The Renewable Fuels Standard operates as a “buyer beware” system that penalizes refiners for submitting invalid credits. With refiners now increasing their standards for due diligence, small biodiesel producers are finding it difficult this year to convince spooked buyers to take their product.

“I cannot emphasize enough: you have got to help these guys now, and it is serious and it is urgent,” representative Michael Burgess (R-Texas) said to EPA officials at the hearing.

Refiners and the biodiesel industry are working with the EPA on a plan that may include a more robust certification program for producers and an “affirmative defense” protection that reduces liability for buying RINs.

The biodiesel industry sees the EPA fix as less urgent than the refiners. Biodiesel producers are adopting a private RINs monitoring system operated by US energy data provider Genscape.

“What we are working on with the EPA and the obligated parties regarding regulatory issues will only improve upon those efforts, but they are not the solution” National Biodiesel Board spokesman Ben Evans said. “So whether our regulatory discussions are completed by the end of the year is less relevant than getting private-sector solutions in place quickly that can address the issues.”

Refiners need “legal certainty” before the end of this year, American Fuel and Petrochemical Manufacturers president Charles Drevna said in testimony today.
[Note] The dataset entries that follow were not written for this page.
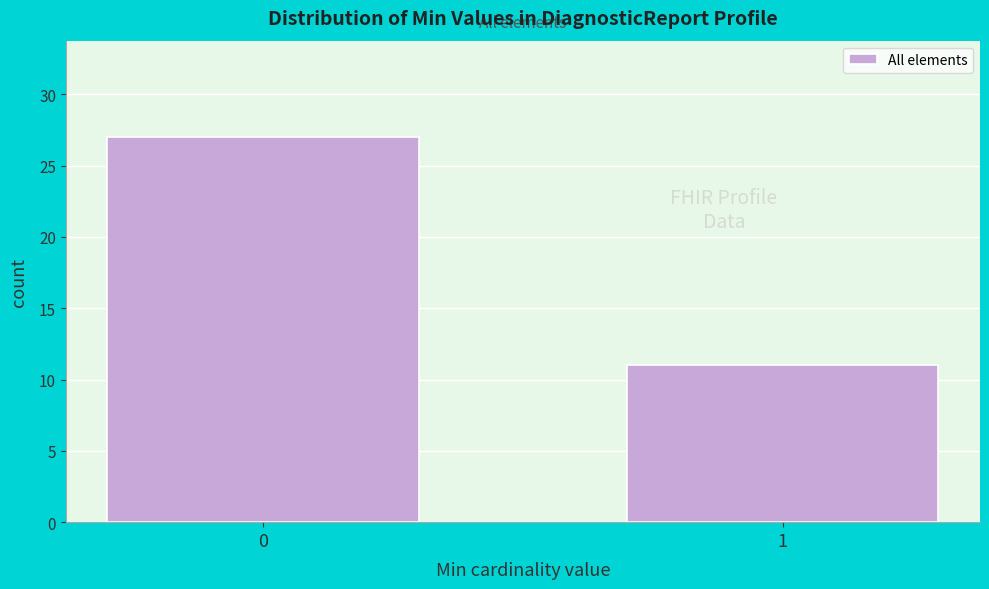

Reading left to right, transcribe all the data shown in this chart.

27	11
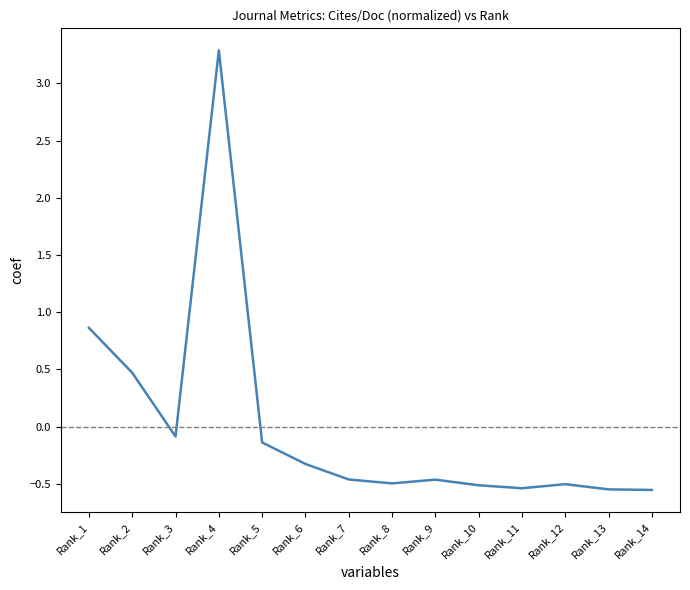

What is the greatest value displayed?

3.3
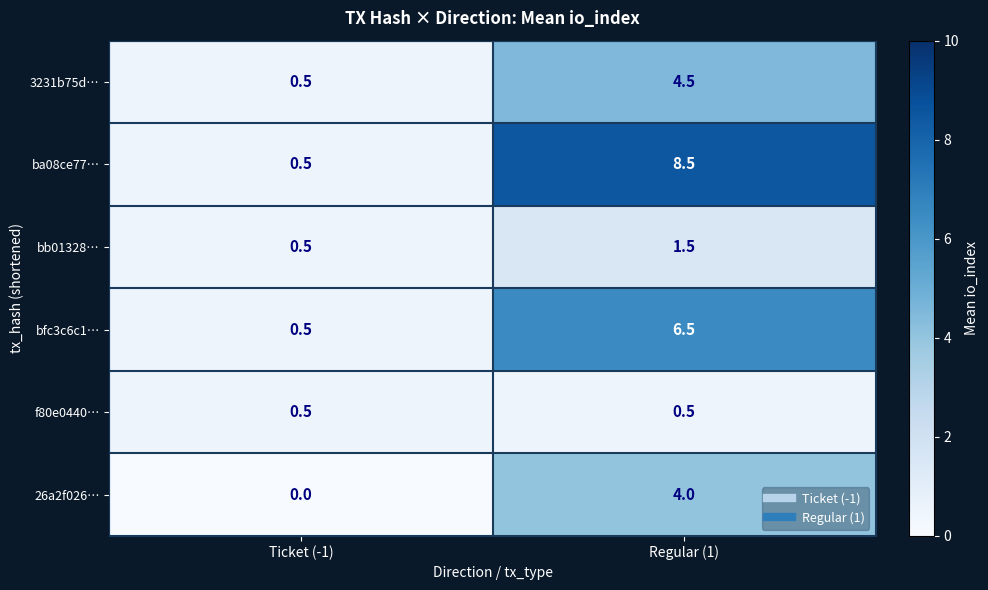

Which series has the largest total across all categories?

ba08ce77…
Refiners including Shell and BP have had to pay penalties for using the invalid RINs.

“Right now this thing is the law of the land and to categorize the refiners who are victims as either lazy or criminal is totally in my opinion, in our opinion, unfair,” Drevna said.

Bunker, of the EPA, said there is “considerable agreement” among the parties involved. Industry stakeholders delivered a proposal to the EPA on 12 June, he said.

“I would encourage you to work on getting those negotiations and the rulemakings started before we get into the fall,” representative Gene Green (D-Texas) said to Bunker during the hearing.

Republican lawmakers today asked the EPA to produce details on its plans in the next 90 days.